> **Text to read**:
------------
Differences Between Editing Sound and Editing Picture

Editing picture is one-dimensional: One shot is cut, dissolved, or faded out and into another shot. Once the transition has been made, in terms of editing, little happens until the next transition.

Editing sound, on the other hand, is multidimensional. Sounds are layered within each shot, so editing audio becomes more than attending to transitions. In a scene, an actor may be speaking to another actor with traffic outside, a clock ticking, a bath running in another room, footsteps moving back and forth, and music underscoring the action. All these elements have to be edited so that the various sonic layers are properly matched and synchronized and the perspectives are maintained.

Editing Speech and Dialogue

Among the considerations basic to editing speech and dialogue are recognizing the sounds that make up words; cutting together similar and dissimilar sounds; handling emphasis and inflection; and matching ambience (or room tone).

Identifying Sounds That Make Up Words

Editing speech more often than not requires dealing with the sounds that make up a word rather than with the entire word. These sounds are called phonemes—the smallest unit of speech capable of conveying a distinction in meaning, such as the p and the b in the words “pat” and “bat” or the m and the d in the words “mark” and “dark.”

In editing, some sounds are easier than others to recognize. The easiest are those consonants with striking power, such as d, k, p, and t—sounds with a pronounced attack identified sonically by a click or pop and visually by a spike in the waveform (see Figure 12-9). Consonants are either voiced or unvoiced. A voiced consonant, such as the v in “vary,” issues from vocal tone (resonating the vocal cords) and breath. An unvoiced consonant, such as the p in “put,” is formed only of breath.

Waveforms of the consonants d, k, and p. These waveforms were generated by a female alto voice delivering them with emphasis. Waveforms of the same consonants will look different with other types of voices and deliveries.

Figure 12-9. Waveforms of the consonants d, k, and p. These waveforms were generated by a female alto voice delivering them with emphasis. Waveforms of the same consonants will look different with other types of voices and deliveries.

The vowels a, e, i, o, and u are the most difficult to identify and separate because they lack any attack. Vowels usually blend with the other sounds in a word. This is particularly the case when they occur in a diphthong, such as ay-ih in “stay.” When vowels begin or are embedded in phrases in connected speech, their sound is more readily apparent. One way to locate vowels, or any sound that is difficult to perceive, is to listen for differences in pitch or to look for a change in the waveform, however slight.

Sometimes, sounds are run together and cannot be separated in the usual way with a cut. If cutting between sounds is still a problem, try the crossfade technique (described previously).

Editing Similar and Dissimilar Sounds

Editing dissimilar sounds in speech is easier than editing similar sounds because they are usually distinct and often flow more naturally. Consider the sentence, “Sound is both challenging and creative.” If we delete both, the edit will be made after is and before challenging. The s will be pasted to the ch and, because they are different sounds, the rhythmic transition between is and challenging is natural and distinct. Such is not the case with speech sounds that are similar or slurred together, such as “and Donna” or “Joe’s soda.” Editing in and out of similar sounds may require crossfading, cutting and replacing parts of key sounds to smooth transitions and retain the natural pattern of speech.
------------
> **Data lines**:
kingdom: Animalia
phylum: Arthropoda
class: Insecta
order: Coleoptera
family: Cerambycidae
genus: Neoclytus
------------
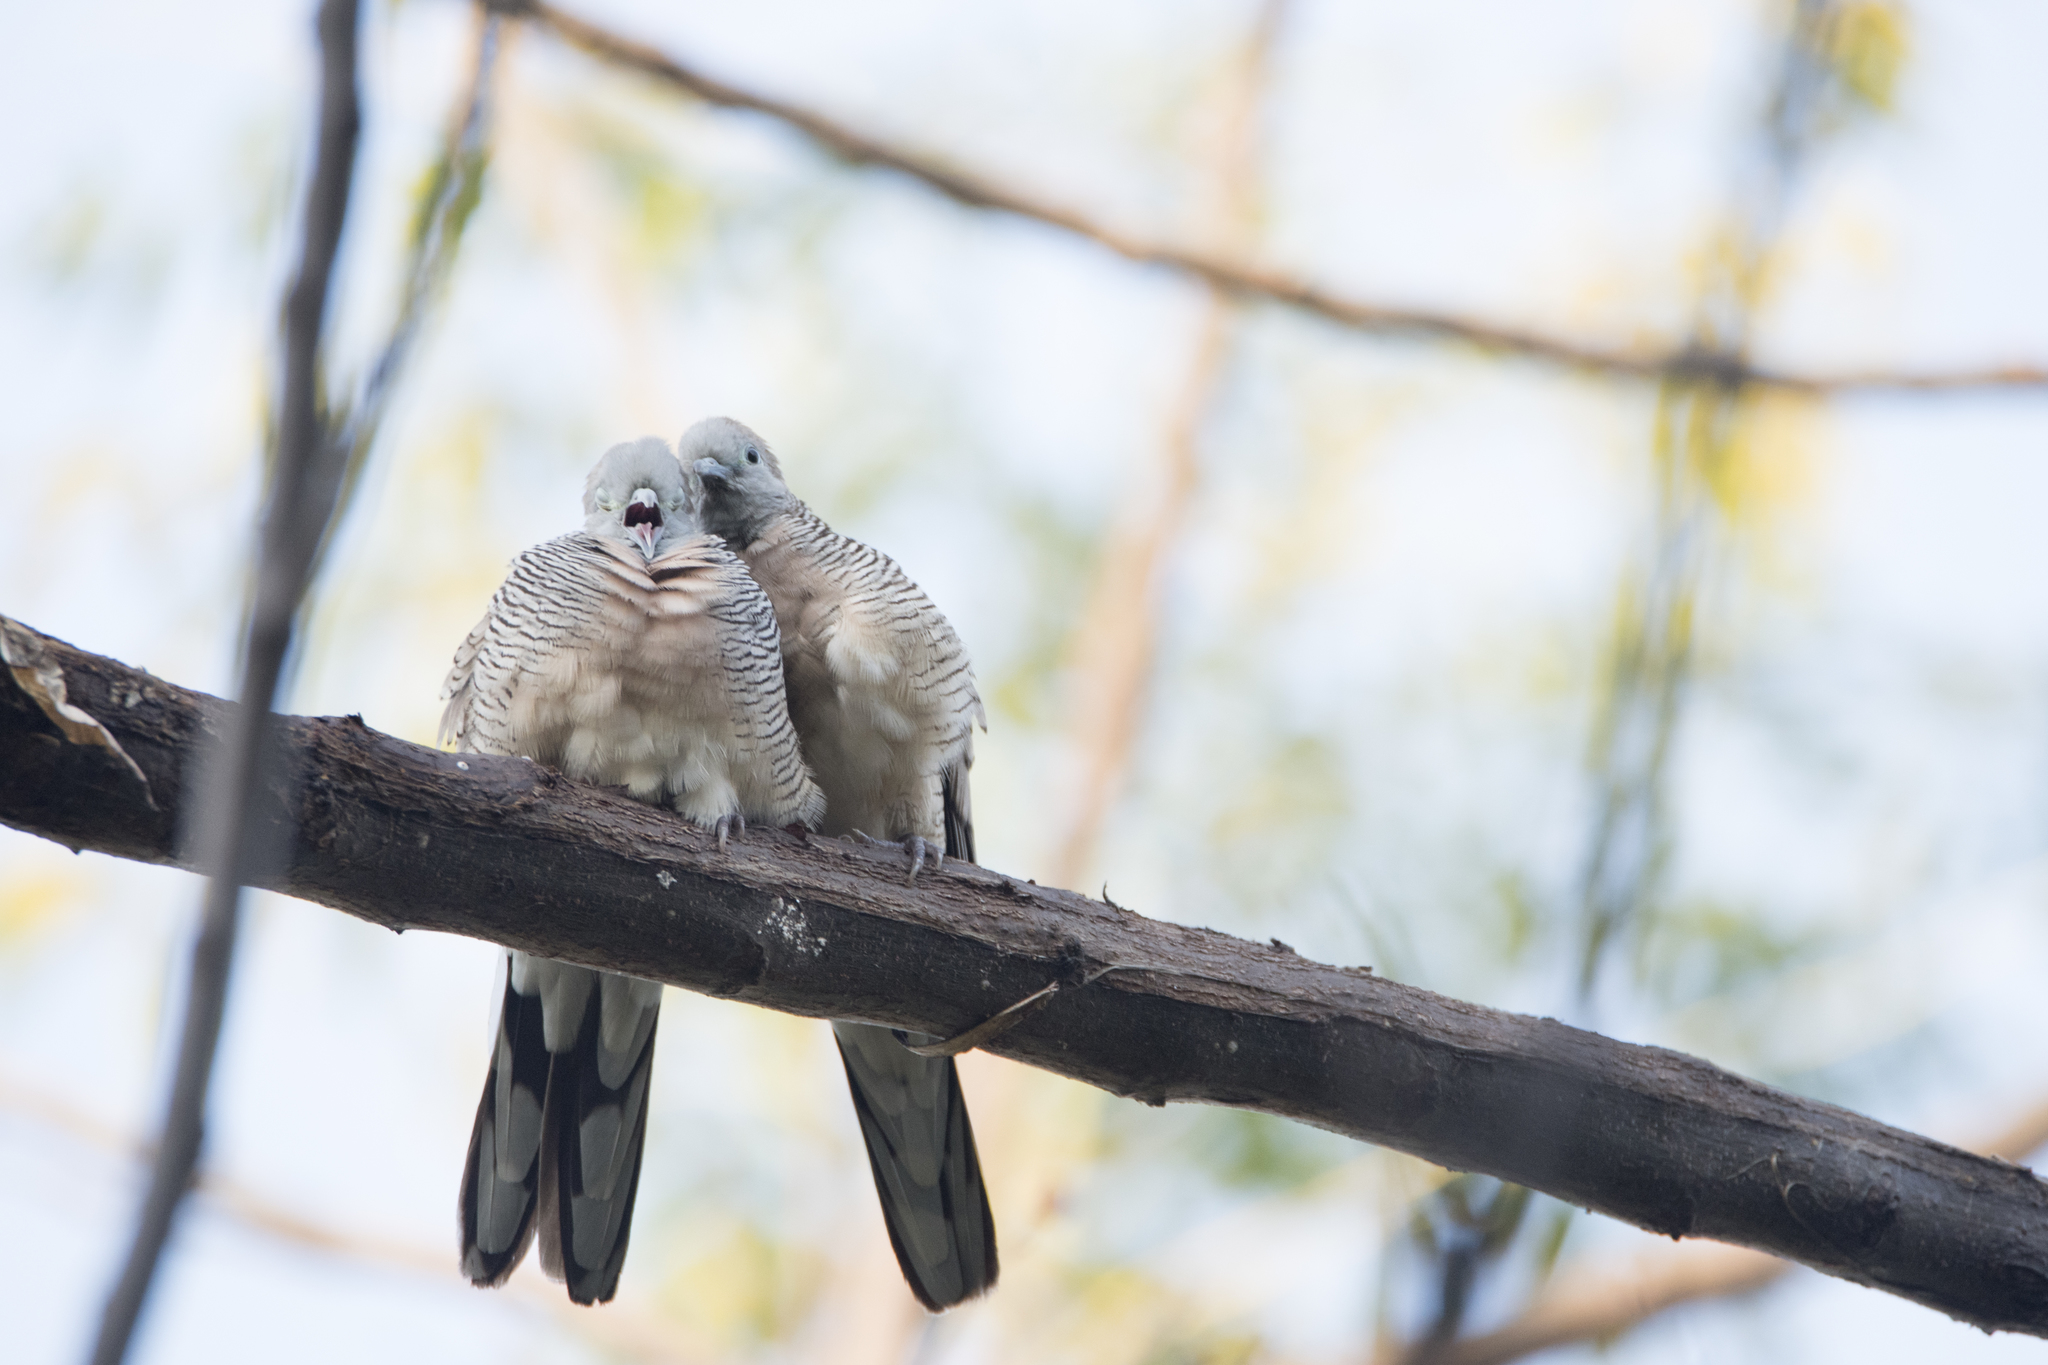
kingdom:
------------
> **Work to complete**: Say whether each statement agrees with the text on editing sound and picture, answering yes or no and quoting the words of the text that decide it. 1. An unvoiced consonant is made of breath alone. 2. Vowels are the easiest speech sounds to pick out because of their strong attack. 3. Similar sounds in speech are easier to edit than dissimilar ones.

> **Expected output**:
1. Yes: "An unvoiced consonant, such as the p in “put,” is formed only of breath."
2. No: "The vowels a, e, i, o, and u are the most difficult to identify and separate because they lack any attack."
3. No: "Editing dissimilar sounds in speech is easier than editing similar sounds"